There are subtler but no less dramatic shifts in Darrieux’s two wonderful scenes, the first with an ardent young paramour she’s trying—and failing—to dump (Gélin), and the second with her stuffy husband (Gravey), who, while steadfastly refusing to admit to himself that he has suspicions about her fidelity, is nonetheless a tad defensive about the on-and-off nature of their connubial relationship. In both cases, the woman winds up yielding to the man she’s with, each of them a man who falls far short of satisfying her deepest desires, and Darrieux lets you see every tiny variation in the strength of her resolve, from firm determination to what-the-hell surrender and everything in between.

Her superbly naturalistic performance—her style couldn’t be more different from Barrault’s—is, in a way, a study for the great role Ophuls handed her three years later in his masterpiece The Earrings of Madame de . . . Between those films, he made the anthology Le plaisir (1952), also with Darrieux, drawn from the stories of Guy de Maupassant, which is a shade less frothy than La ronde but a good deal less somber than the heartbreaking Madame de . . .—the movie in which, in a sense, he completed his return to the world he’d left behind in 1932, the romantic-tragic world of Liebelei, the dying Europe he helplessly loved.

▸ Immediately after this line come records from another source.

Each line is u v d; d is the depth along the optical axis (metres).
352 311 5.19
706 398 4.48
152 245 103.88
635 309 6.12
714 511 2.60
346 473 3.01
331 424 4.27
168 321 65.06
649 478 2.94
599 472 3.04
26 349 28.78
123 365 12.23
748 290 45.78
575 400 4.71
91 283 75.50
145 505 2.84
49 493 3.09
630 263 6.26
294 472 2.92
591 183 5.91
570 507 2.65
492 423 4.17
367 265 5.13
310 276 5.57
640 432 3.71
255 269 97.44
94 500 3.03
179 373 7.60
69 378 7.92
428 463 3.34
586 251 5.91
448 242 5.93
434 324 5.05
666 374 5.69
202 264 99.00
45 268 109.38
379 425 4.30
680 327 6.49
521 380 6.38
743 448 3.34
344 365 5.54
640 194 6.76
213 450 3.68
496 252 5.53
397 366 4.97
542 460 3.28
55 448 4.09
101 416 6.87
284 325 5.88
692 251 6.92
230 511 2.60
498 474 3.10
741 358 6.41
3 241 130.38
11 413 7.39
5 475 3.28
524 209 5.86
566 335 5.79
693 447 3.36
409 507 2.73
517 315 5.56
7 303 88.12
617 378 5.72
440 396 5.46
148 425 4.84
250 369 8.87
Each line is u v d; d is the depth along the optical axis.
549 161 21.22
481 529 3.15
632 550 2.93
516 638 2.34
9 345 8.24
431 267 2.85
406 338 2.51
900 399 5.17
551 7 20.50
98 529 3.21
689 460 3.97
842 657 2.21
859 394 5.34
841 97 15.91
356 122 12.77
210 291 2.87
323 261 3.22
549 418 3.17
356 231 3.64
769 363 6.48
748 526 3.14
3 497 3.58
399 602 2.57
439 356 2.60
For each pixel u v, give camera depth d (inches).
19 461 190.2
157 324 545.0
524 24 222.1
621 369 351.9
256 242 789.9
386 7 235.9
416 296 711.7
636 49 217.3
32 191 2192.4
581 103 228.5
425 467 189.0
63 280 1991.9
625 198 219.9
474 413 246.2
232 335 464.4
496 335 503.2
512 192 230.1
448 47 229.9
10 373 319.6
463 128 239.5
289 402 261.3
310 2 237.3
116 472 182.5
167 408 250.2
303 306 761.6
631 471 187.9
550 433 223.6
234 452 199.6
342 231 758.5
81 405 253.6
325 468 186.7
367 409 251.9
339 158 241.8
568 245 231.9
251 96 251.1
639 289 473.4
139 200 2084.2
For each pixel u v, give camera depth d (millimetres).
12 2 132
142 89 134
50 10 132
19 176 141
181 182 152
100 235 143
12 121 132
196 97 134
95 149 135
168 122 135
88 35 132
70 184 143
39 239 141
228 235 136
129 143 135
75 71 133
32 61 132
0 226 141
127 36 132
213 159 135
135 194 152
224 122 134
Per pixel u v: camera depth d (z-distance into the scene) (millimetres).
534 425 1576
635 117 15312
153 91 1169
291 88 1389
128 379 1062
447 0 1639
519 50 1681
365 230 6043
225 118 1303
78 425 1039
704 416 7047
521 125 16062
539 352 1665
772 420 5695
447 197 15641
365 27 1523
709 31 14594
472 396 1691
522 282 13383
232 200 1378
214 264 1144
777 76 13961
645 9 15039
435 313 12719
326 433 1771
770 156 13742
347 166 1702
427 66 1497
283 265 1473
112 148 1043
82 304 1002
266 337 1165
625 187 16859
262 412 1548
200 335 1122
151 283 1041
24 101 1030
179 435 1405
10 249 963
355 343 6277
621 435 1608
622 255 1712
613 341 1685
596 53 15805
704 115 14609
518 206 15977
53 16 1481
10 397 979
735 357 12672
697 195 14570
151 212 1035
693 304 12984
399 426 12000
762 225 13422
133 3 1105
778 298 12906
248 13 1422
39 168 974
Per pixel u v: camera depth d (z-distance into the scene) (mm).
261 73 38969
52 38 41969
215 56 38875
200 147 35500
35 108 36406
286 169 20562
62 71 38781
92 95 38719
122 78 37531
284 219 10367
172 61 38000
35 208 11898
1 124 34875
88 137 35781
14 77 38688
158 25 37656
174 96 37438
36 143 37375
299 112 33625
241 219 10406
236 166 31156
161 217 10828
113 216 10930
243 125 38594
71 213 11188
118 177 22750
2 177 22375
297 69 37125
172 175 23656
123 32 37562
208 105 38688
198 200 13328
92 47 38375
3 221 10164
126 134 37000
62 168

And then, after some theater work and one more film, the ambitious picaresque Lola Montès (1955), it was over. Max Ophuls’s heart gave out on March 26, 1957, not long after he had finished staging Beaumarchais’ The Marriage of Figaro in Hamburg and before he could begin shooting a movie about the life of Modigliani. (The film, Montparnasse 19, was eventually completed by Jacques Becker.) His death came too soon, but he was, after all, a connoisseur of the ephemeral, an artist who seemed to know in his bones that everything is impermanent, that life is fragile, faithless, as fickle as the busy lovers in La ronde. And that that’s what’s beautiful about it.